From Flavorwire: in 1970 William S. Burroughs teamed up with British cartoonist and painter Malcolm McNeill to “put together what they called a ‘Word/Image novel’ (the term ‘graphic novel’ had not yet been popularized) and shopped it to publishers. After seven years of trying to sell the new genre, Burroughs and McNeill gave up. Next year the work will finally see the light of day.”
The New York Times looks back on Nora Ephron’s career and celebrates her distinct tone. EW has collected some of the best quotes from her books. Ariel Levy recalls her first encounter with Ephron’s “funny, frank, self-effacing but never self-pitying, and utterly intimate” voice.
A pair of debuts are making waves this week. Amy Waldman’s The Submission ponders an alternate present in which a Muslim man is the anonymous winner of the search for a design to build the 9/11 memorial at Ground Zero.

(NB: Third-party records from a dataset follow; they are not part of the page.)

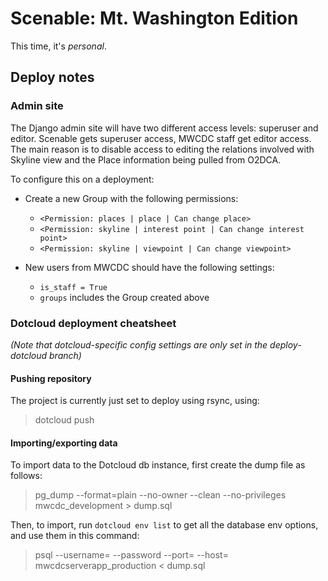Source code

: # Scenable: Mt. Washington Edition

This time, it's *personal*.

## Deploy notes

### Admin site

The Django admin site will have two different access levels: superuser and
editor. Scenable gets superuser access, MWCDC staff get editor access. The main
reason is to disable access to editing the relations involved with Skyline view and the Place information being pulled from O2DCA.

To configure this on a deployment:


* Create a new Group with the following permissions:
	- `<Permission: places | place | Can change place>`
	- `<Permission: skyline | interest point | Can change interest point>`
	- `<Permission: skyline | viewpoint | Can change viewpoint>`

* New users from MWCDC should have the following settings:
	- `is_staff = True`
	- `groups` includes the Group created above

### Dotcloud deployment cheatsheet

*(Note that dotcloud-specific config settings are only set in the deploy-dotcloud branch)*

#### Pushing repository

The project is currently just set to deploy using rsync, using:

> dotcloud push

#### Importing/exporting data

To import data to the Dotcloud db instance, first create the dump file as follows:

> pg_dump --format=plain --no-owner --clean --no-privileges mwcdc_development > dump.sql

Then, to import, run `dotcloud env list` to get all the database env options, and use them 
in this command:

> psql --username=<USENAME> --password --port=<PORT> --host=<HOST> mwcdcserverapp_production < dump.sql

Ernest Kline’s Player One is a “genre-busting,” pop culture-infused take on the virtual reality future that awaits us.
“On the level of narrative possibility, I was really drawn to the sense of aloneness that rose from so many of these images—the terrifying possibility of being the last person left on earth, or even the last person left in a neighborhood, a swamp, a freeway. That stark haunting irony of living in a world of excess that has eventually collapsed on itself, emptied out.” Guernica interviews Leslie Jamison and Ryan Spencer for their new collaboration, Such Mean Estate.